We get all wobbly kneed and blindsided by the sparkly diamond ring. And poof, just like that, we marry our Prince Charming… Only to discover that underneath that princely charm lies a Neanderthal child who can’t take care of themselves.

Now listen, I don’t want to be dissin’ on your man, or mine for that matter. Big J is a good man. He is loyal.  He works hard. He smells good. And he puts up with my crazy. But sometimes I fear that Big J is a toddler trapped inside a grown man’s body. Because, like my children, he has an impressively lengthy list of things that drive me bat-shit crazy.

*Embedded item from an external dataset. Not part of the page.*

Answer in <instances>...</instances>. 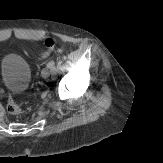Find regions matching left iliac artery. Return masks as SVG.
<instances>
[{"label": "left iliac artery", "instance_id": "obj_1", "mask_svg": "<svg viewBox=\"0 0 163 163\" xmlns=\"http://www.w3.org/2000/svg\"><path fill=\"white\" fill-rule=\"evenodd\" d=\"M47 66H48L49 68H51V69H54V68H55V63H54V61L48 62Z\"/></svg>", "mask_w": 163, "mask_h": 163}]
</instances>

So based on my years of marriage and intimate bitchfests, I’ve made a list of “R U F-ing Kidding Me?” Husband Moments. But I’ll give credit where credit is due… these are not all about Big J (although some are!).

THE TOILET SEAT
A fairly large percentage of men are totally and utterly incapable of putting the lid down. Period.
SOLUTION: Find a picture of your mother, his mother-in-law, and tape it to the rim of the toilet, and write “Nice balls!”… WhoaHaHa! I guarantee you, he’ll learn to pee sitting down… unless your mom looks like Christie Brinkley, in which case you have no case!

FACIAL HAIR IN SINK
They need to shave. Fine. I get it.  But is it really so hard to run the water and do a quick rince for 5 seconds after?!
SOLUTION: It’ll take some time, but collect that speckled shit into a ziplock bag. During dinner when he asks you to “pass the pepper”, whip out your baggie and sprinkle that shit on his food. He’ll start rinsing.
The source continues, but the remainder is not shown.